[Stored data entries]
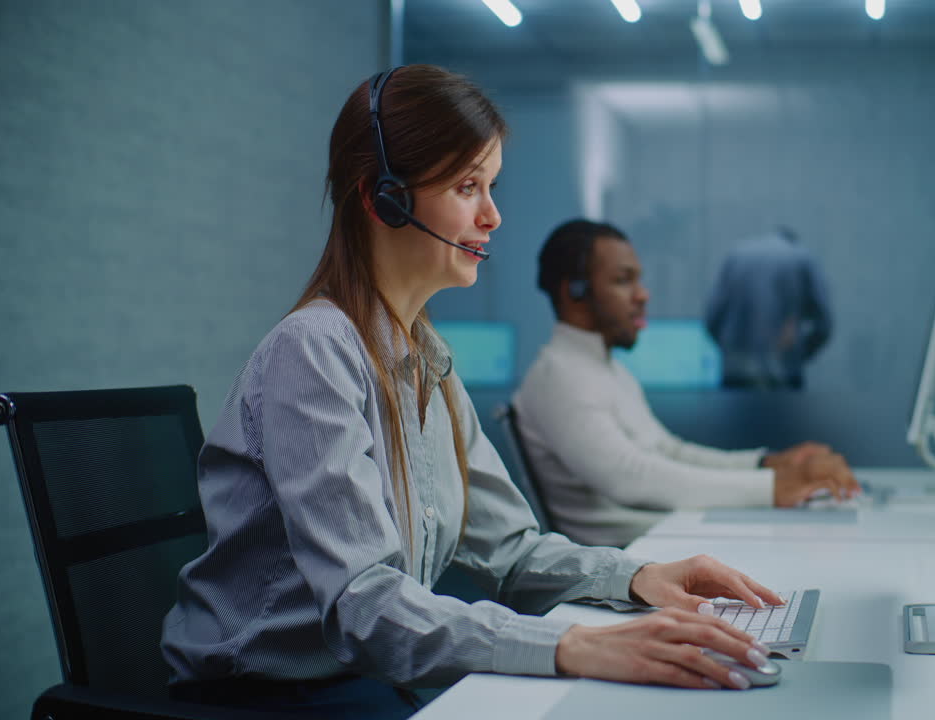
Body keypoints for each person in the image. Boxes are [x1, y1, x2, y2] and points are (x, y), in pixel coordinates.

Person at [161, 66, 784, 718]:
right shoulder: (312, 352)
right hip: (260, 700)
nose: (493, 215)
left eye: (490, 186)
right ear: (384, 199)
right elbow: (364, 606)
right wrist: (574, 645)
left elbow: (510, 553)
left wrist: (638, 578)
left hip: (357, 683)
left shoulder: (427, 361)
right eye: (467, 187)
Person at [513, 219, 860, 549]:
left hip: (663, 538)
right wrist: (773, 487)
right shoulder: (557, 376)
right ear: (574, 292)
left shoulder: (608, 371)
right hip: (632, 555)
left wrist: (766, 465)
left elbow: (669, 452)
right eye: (623, 280)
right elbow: (631, 477)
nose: (642, 295)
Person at [705, 226, 833, 389]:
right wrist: (799, 354)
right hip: (783, 370)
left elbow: (712, 319)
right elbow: (824, 324)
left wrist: (731, 352)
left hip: (736, 371)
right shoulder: (801, 257)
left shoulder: (736, 255)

Description of the task:
Write out only those lines that fall between the one containing "right hip: (632, 555)" and the end of the entries, the first and last included, exactly as they read.

Response for this exercise:
right hip: (632, 555)
left wrist: (766, 465)
left elbow: (669, 452)
right eye: (623, 280)
right elbow: (631, 477)
nose: (642, 295)
Person at [705, 226, 833, 389]:
right wrist: (799, 354)
right hip: (783, 370)
left elbow: (712, 319)
right elbow: (824, 324)
left wrist: (731, 352)
left hip: (736, 371)
right shoulder: (801, 257)
left shoulder: (736, 255)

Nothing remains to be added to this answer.